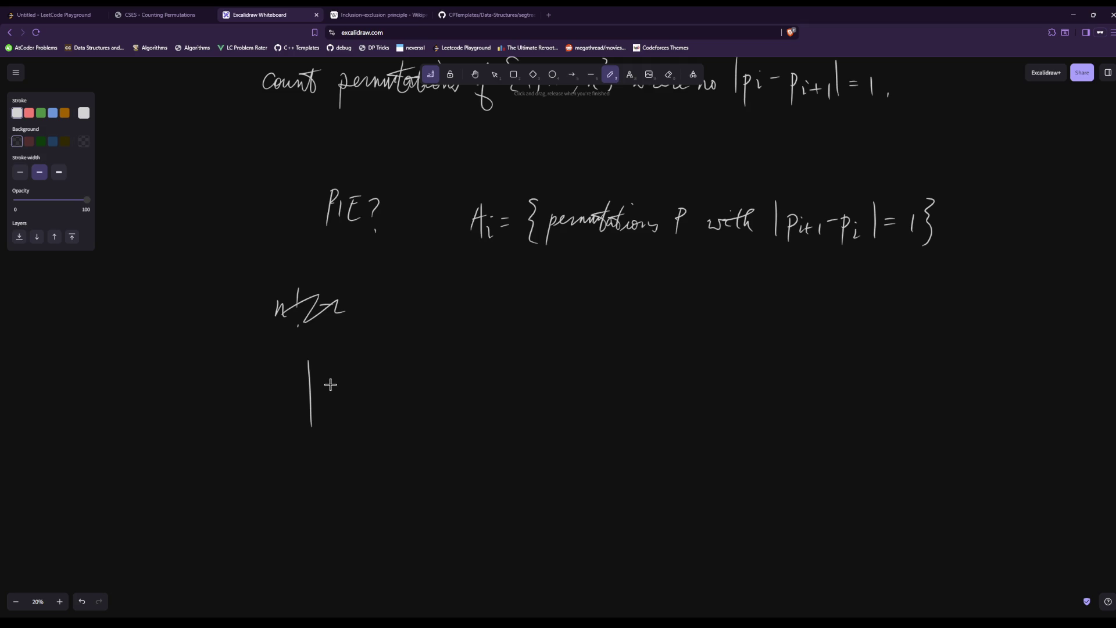
pyautogui.moveTo(336, 378)
pyautogui.mouseDown()
pyautogui.moveTo(324, 437)
pyautogui.moveTo(356, 433)
pyautogui.mouseUp()
pyautogui.press('ctrl+z')
pyautogui.moveTo(337, 431); pyautogui.dragTo(363, 428)
pyautogui.moveTo(322, 366); pyautogui.dragTo(326, 366)
pyautogui.moveTo(379, 409)
pyautogui.mouseDown()
pyautogui.moveTo(386, 380)
pyautogui.moveTo(403, 414)
pyautogui.mouseUp()
pyautogui.click(406, 392)
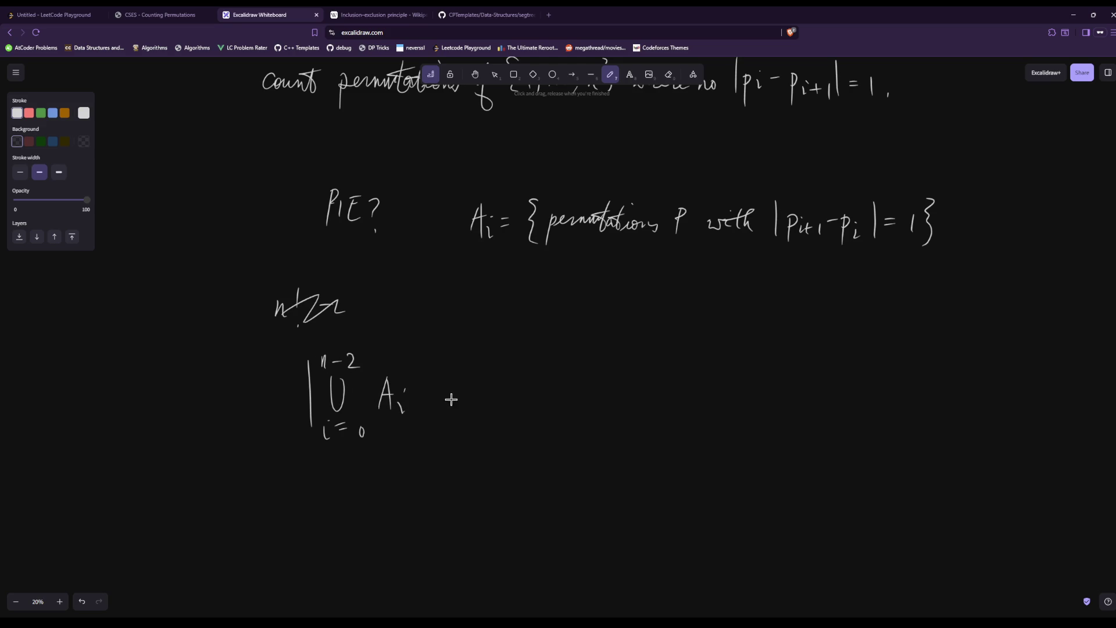
pyautogui.moveTo(427, 352)
pyautogui.mouseDown()
pyautogui.moveTo(431, 430)
pyautogui.moveTo(465, 393)
pyautogui.mouseUp()
# Check the Wikipedia inclusion–exclusion formula, then draw a Σ after the equals sign with index j
pyautogui.click(383, 14)
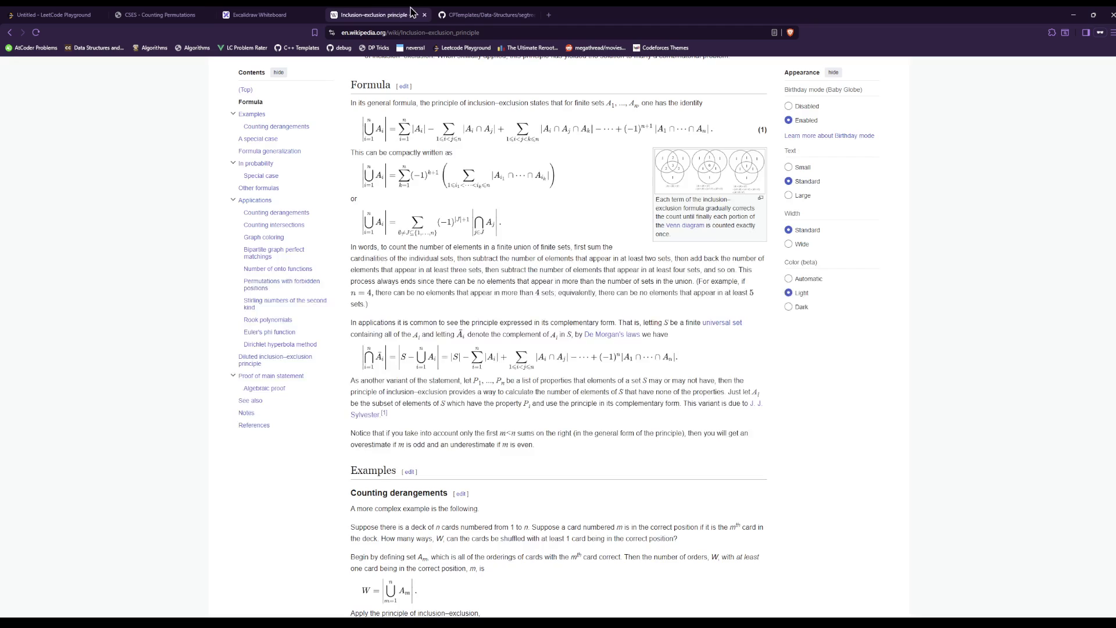
pyautogui.click(259, 14)
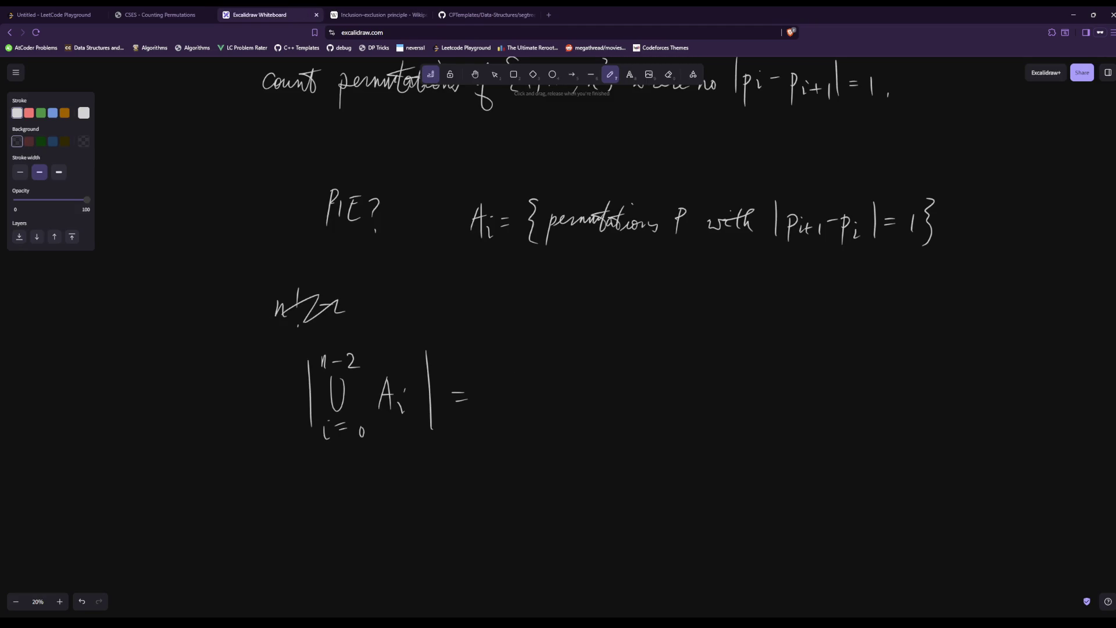
pyautogui.moveTo(526, 365)
pyautogui.mouseDown()
pyautogui.moveTo(506, 366)
pyautogui.moveTo(536, 394)
pyautogui.mouseUp()
pyautogui.moveTo(487, 436); pyautogui.dragTo(483, 464)
pyautogui.click(483, 423)
# Remove the stray stroke and write ∅ ≠ J ∈ { beneath the Σ
pyautogui.click(378, 14)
# # # # #
◆ TASK DETAILS ◆
Show all lines in the preceding material that have "click" in them.

◆ EXPECTED ANSWER ◆
pyautogui.click(406, 392)
pyautogui.click(383, 14)
pyautogui.click(259, 14)
pyautogui.click(483, 423)
pyautogui.click(378, 14)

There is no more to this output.